Sandboxes, by their very nature, tend to work so that there is an ungodly amount of artificially inflated gameplay hours through just trekking in a prop scenery, and that is then attempted to mitigate through an equally boring warp-travel that, in the end, reduces the gameplay to just hopping around the map after the given quests and missions. It gets very boring in the long run both ways as the intended realism from the landscape distances becomes a chore once you get to the back and forth phase, and the realism is readily offset by the warp-travel that ignores everythin (even possibly dangerous that would be there if going for it manually) on the way.

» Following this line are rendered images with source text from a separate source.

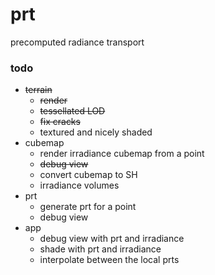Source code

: # prt
precomputed radiance transport

### todo

- ~~terrain~~
    - ~~render~~
    - ~~tessellated LOD~~
    - ~~fix cracks~~
    - textured and nicely shaded
- cubemap
    - render irradiance cubemap from a point
    - ~~debug view~~
    - convert cubemap to SH
    - irradiance volumes
- prt
    - generate prt for a point
    - debug view
- app
    - debug view with prt and irradiance
    - shade with prt and irradiance
    - interpolate between the local prts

Sandbox design in general feels very choresome and boring to me precisely for the elongated repetition it has. This is obvious in all popular sandbox games, GTA, Witcher 3, Skyrim, Saints Row.... This actually hurt my experience with Witcher 3, it was beautiful to watch but damn.... after a while it just started to taste like stale potatoes despite the good writing.
What I would like instead of the mentioned "two sandboxes" - which will no doubt be very large - is to have something like five to seven a bit smaller hub maps that are not just gigantic props, but more densely detailed (both artistically and contentwise) and clearly different areas that offer different gameplay possibilities. And obviously free movement between them (either safely and uneventfully with paid transport, or through the citymap by foor or vehicle with the possibility for the travel to be interrupted). And by "smaller" I don't mean "Deus Ex small" or "VtMB small", but large enough to provide exploration and finding stuff while still keeping a sensible scope and content density.
The paid traveling methods could even include a scenery watch mode, where you just admire the specifically generated prop vistas through the window of the transportation (and possibly even chat with other passengers, who knows, maybe they have something interesting to say about your current goals).
I dunno, I just think everybody's going for either a boring propsandbox or a linear tube-experience. I'd like to see CDPR go a bit different route with CP on that. And the same goes for gameplay itself, map aside.... Most other are aiming at *
RPG------l----*-Action (see the color: shit) with their gameplay conventions. CDPR should boldly take the route for *
RPG--*---I------Action (notice the color: cheerful and uplifting lime green), and in general lean more towards the RPG side of the spectrum, even if still going for more fastpaced combat. There are ways to keep the action flowing while still having the mechanics more character driven.